The Fed's decision was not unanimous, with a dissenting vote cast by Jeffrey Lacker, president of the Federal Reserve Bank of Richmond. He argued for another rate hike of aquarter-percentage point.

Traders said the Fed's statement cued investors to sell shares of companies whose fortunes are closely tied to economic cycles, including heavy equipment maker Caterpillar Inc. (CAT) and industrial conglomerate United Technologies Corp.(UTX). They were among the Dow's biggest losers.

But defensive stocks, including consumer staple companies such as Altria Group Inc. (MO) and Procter & Gamble Co. (PG), rose. Their gains helped limit the Dow's decline.

"Once the dust settled, the Fed is (saying) their forecast is not the best one for the equity market," said Joe Liro, market strategist for Stone & McCarthy Research Associates, in Princeton, N.J.

With the "housing sector weakening, the consumer sector a little soft and even the investment side looking a little bit dicey — the three cornerstones of private-sector growth are looking a bit tepid."

Major indexes had briefly extended gains following the Fed's decision, but soon reversed course as growth concerns resurfaced, adding to worries fueled by Friday's weaker-than-expected July jobs data.

Caterpillar shares dropped 2.2 percent, or $1.58, to $71.60 on the New York Stock Exchange, and was the second-biggest drag on the Dow, ranking behind U.S. defense contractor and jet manufacturer Boeing Co., whose stock fell 2.01 percent, or $1.60, to $78.15.

UTX shares slid 1.9 percent, or $1.21, to $61.88 on the NYSE. The stock was the third-biggest drag on the Dow, followed by diversified manufacturer 3M Co., whose shares fell 0.6 percent, or 44 cents, to $68.56.

Shares of General Electric Co. (GE), another economic bellwether, lost 1.1 percent, or 35 cents, to $32.34. The stock was the top drag on the S&P 500.

On Nasdaq, shares of Apple Computer Inc.(AAPL), the maker of the iPod digital music player, led the decline, falling 3.6 percent, or $2.43, to $64.78.

But shares of Altria, parent of Marlboro cigarette maker Philip Morris USA and Oreo cookie maker Kraft, rose 1.5 percent, or $1.20, to $80.30 on the NYSE. Shares of P&G, the consumer products maker, gained 0.5 percent, or 27 cents, to $59.67 in NYSE trading.

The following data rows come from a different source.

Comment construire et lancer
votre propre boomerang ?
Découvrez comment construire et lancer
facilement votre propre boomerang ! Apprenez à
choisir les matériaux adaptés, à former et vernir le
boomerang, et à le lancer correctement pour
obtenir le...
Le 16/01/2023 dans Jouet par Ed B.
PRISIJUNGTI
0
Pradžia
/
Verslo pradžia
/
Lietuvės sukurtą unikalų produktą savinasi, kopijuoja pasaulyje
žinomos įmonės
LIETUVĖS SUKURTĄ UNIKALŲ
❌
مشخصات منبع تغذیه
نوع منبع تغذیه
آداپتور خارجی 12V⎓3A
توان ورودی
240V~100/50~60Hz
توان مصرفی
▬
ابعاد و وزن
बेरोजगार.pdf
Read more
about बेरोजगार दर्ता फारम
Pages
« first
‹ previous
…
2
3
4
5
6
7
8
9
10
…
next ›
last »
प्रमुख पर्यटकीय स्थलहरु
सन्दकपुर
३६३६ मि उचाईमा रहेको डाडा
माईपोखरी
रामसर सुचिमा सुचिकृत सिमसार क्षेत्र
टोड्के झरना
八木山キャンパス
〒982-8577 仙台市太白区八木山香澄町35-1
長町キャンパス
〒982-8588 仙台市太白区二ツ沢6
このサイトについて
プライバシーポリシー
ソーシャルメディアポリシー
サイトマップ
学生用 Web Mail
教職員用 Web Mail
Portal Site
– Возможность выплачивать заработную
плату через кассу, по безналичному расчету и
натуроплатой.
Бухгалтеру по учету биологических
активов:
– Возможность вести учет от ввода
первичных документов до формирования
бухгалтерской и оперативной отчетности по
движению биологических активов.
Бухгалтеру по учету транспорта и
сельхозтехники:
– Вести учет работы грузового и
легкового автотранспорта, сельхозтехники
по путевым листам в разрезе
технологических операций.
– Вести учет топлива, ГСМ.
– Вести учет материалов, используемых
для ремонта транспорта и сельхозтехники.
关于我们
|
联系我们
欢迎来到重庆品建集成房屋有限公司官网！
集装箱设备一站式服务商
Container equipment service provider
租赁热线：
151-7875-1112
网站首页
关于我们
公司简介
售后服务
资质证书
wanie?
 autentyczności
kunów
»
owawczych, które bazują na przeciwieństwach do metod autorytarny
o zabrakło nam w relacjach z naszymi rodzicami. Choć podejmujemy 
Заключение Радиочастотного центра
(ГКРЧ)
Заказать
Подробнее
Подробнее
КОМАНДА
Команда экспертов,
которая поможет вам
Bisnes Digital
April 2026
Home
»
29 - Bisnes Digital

After the closing bell, shares of Cisco Systems Inc. (CSCO) rose 1.4 percent to $17.54 after the network equipment maker reported that its quarterly earnings and revenue rose more than expected. Cisco's stock closed on Nasdaq at $17.29, down 0.7 percent, or 11 cents, before the results were released.

During the regular session, volume on the New York Stock Exchange totaled 1.62 billion shares, slightly above last year's daily average of 1.61 billion. On the Nasdaq, about 1.93 billion shares changed hands, exceeding last year's daily average of 1.80 billion shares.

Declining stocks outnumbered advancing ones on the NYSE by a ratio of about 3 to 2, while on the Nasdaq, about two stocks fell for every one that rose.